On July 30, 2002, President Bush signed into law the Sarbanes-Oxley Act of 2002 (SoX), which he characterized as "the most far reaching reforms of American business practices since the time of Franklin Delano Roosevelt." The Act mandated a number of reforms to enhance corporate responsibility, enhance financial disclosures and combat corporate and accounting fraud, and created the "Public Company Accounting Oversight Board," also known as the PCAOB, to oversee the activities of the auditing profession. In particular, Sarbanes Oxley regulation instituted new internal control requirements under section 404 which requires companies to issue a report accompanying the financial statements stating that management is responsible for establishing and maintaining an adequate internal control system.

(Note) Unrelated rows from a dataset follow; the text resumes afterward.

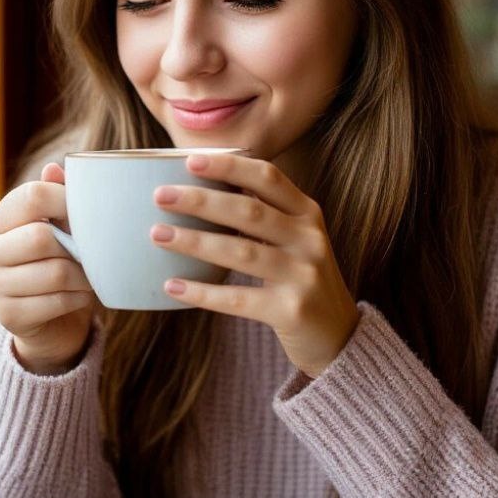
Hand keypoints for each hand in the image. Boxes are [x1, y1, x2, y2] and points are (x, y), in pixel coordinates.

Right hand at [0, 163, 95, 373]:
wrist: (51, 321)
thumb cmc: (57, 263)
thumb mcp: (59, 226)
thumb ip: (57, 196)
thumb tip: (54, 169)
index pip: (33, 196)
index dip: (69, 201)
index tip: (91, 212)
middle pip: (42, 237)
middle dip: (77, 247)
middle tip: (93, 253)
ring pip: (55, 272)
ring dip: (84, 276)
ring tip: (90, 275)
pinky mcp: (8, 316)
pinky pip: (58, 301)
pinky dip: (79, 298)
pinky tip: (81, 296)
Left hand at [150, 154, 358, 377]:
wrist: (339, 337)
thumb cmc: (302, 281)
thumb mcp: (295, 241)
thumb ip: (263, 217)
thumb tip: (202, 190)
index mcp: (307, 215)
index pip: (268, 178)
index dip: (229, 166)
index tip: (190, 160)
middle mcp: (309, 240)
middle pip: (249, 211)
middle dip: (201, 200)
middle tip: (160, 196)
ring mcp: (303, 275)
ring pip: (241, 251)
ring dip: (195, 241)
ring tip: (158, 235)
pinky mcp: (291, 311)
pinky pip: (238, 299)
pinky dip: (202, 292)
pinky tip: (173, 286)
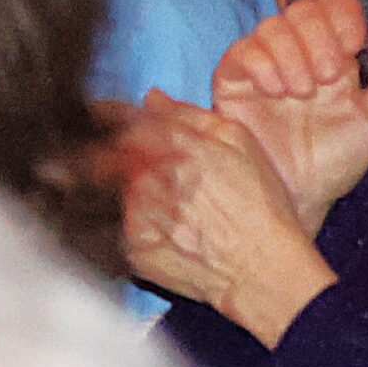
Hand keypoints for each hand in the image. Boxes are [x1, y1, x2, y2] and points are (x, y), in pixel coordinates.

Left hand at [120, 94, 336, 345]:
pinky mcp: (136, 251)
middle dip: (115, 157)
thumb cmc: (260, 204)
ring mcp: (138, 217)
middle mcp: (149, 178)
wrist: (264, 267)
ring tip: (173, 208)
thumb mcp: (238, 141)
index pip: (122, 120)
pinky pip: (122, 230)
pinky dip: (136, 226)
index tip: (103, 116)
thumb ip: (189, 116)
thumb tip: (152, 98)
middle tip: (147, 173)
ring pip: (116, 193)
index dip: (109, 115)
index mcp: (171, 146)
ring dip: (129, 193)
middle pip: (110, 157)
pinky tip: (171, 232)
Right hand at [209, 0, 367, 232]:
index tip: (354, 44)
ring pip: (273, 25)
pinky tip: (275, 92)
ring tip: (301, 92)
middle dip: (319, 37)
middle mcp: (299, 51)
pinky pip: (242, 50)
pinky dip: (263, 64)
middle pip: (304, 8)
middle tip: (327, 77)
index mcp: (336, 53)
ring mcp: (265, 63)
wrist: (300, 197)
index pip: (337, 3)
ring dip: (292, 54)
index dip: (344, 13)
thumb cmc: (339, 159)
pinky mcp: (234, 79)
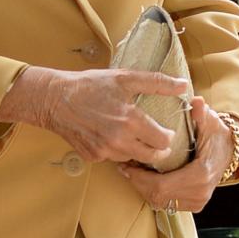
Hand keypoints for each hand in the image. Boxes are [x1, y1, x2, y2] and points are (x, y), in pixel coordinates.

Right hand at [38, 67, 192, 164]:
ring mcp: (105, 152)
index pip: (164, 141)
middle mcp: (119, 141)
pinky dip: (116, 151)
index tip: (167, 132)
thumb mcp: (125, 78)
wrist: (55, 100)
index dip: (169, 137)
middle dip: (159, 150)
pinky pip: (112, 159)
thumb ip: (157, 82)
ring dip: (137, 151)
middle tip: (158, 141)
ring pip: (133, 159)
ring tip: (135, 137)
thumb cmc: (90, 85)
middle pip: (152, 157)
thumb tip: (183, 85)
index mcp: (131, 121)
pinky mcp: (93, 157)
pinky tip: (112, 138)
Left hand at [116, 96, 233, 213]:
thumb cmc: (216, 136)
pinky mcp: (195, 205)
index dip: (140, 178)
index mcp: (200, 175)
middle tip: (124, 167)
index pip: (161, 185)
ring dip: (142, 188)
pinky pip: (167, 204)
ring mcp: (198, 202)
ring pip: (160, 202)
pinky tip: (144, 179)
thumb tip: (196, 102)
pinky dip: (152, 193)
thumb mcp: (210, 122)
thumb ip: (201, 113)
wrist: (229, 152)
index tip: (126, 165)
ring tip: (131, 172)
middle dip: (137, 183)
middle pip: (157, 196)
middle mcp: (199, 193)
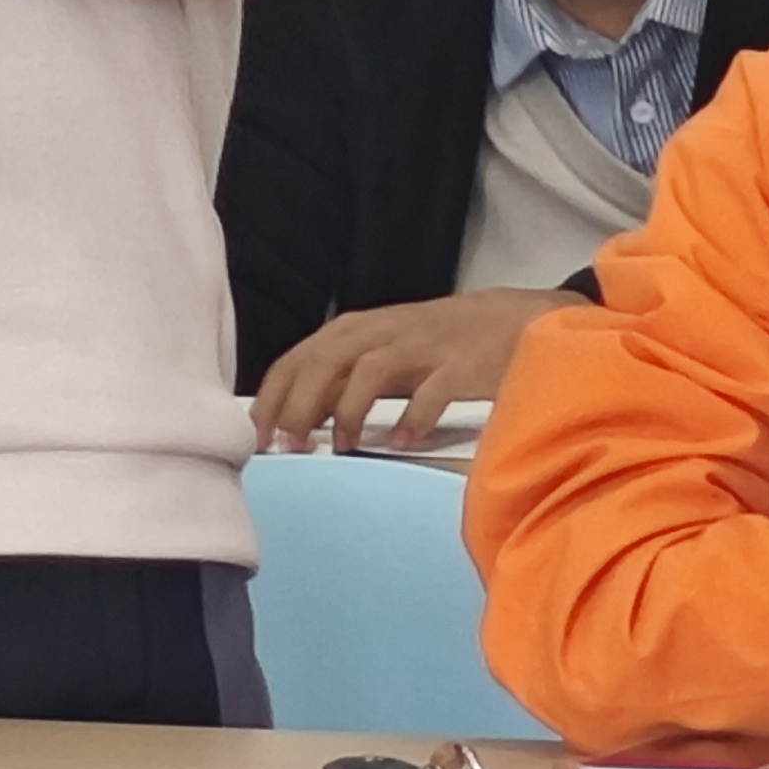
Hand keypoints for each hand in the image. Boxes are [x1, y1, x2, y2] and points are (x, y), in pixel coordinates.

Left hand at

The report must contain management's assessment of the company's internal controls, attest to their accuracy, and report significant weaknesses or material noncompliance. Section 404 of this legislation also happens to be the most controversial section because it is responsible for the majority of the costs businesses have incurred to implement SoX.

Please provide your thoughts to the following questions. As this is meant to facilitate class discussion, please explain / justify whichever position you choose.

1. Did the main benefits of SoX, gains in shareholder confidence that increased equity market participation and liquidity - justify these costs?

2. Do the benefits for corporate governance - increased oversight from board of directors, an increase in the reliability of internal controls and increased power given to audit committees - help to justify the cost?

3. Given what we now know about the 2009 financial crisis and the vast impact to the capital markets, did the Sarbanes Oxley Act go far enough?